Stored data:
····················

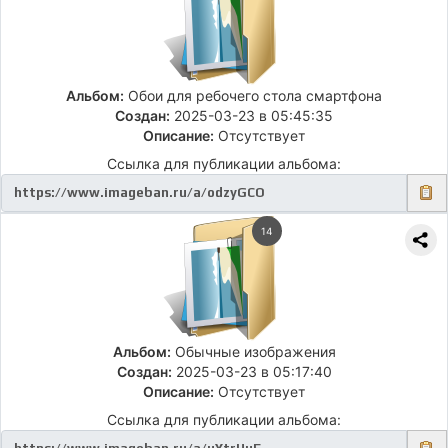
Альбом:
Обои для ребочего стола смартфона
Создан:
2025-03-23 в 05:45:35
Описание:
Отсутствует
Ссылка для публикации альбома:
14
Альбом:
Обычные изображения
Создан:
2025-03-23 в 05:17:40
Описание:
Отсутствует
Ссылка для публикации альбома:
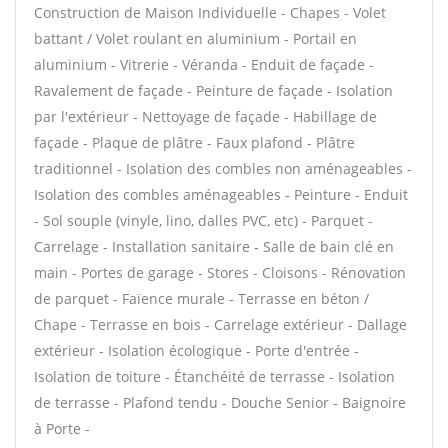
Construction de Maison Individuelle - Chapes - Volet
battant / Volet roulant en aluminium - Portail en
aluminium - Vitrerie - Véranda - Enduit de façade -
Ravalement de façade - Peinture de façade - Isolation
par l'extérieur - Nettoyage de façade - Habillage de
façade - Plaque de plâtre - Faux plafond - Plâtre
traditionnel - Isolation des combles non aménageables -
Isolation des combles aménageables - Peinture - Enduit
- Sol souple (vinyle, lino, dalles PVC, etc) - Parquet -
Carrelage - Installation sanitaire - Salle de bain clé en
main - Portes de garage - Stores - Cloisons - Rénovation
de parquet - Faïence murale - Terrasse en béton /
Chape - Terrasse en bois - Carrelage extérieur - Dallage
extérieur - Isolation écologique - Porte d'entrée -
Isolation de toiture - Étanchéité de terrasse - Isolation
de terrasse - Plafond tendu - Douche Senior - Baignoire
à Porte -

····················

Work instructions: Pull out every line of the records that contains the string "aménageables".

Solution to the exercise:
traditionnel - Isolation des combles non aménageables -
Isolation des combles aménageables - Peinture - Enduit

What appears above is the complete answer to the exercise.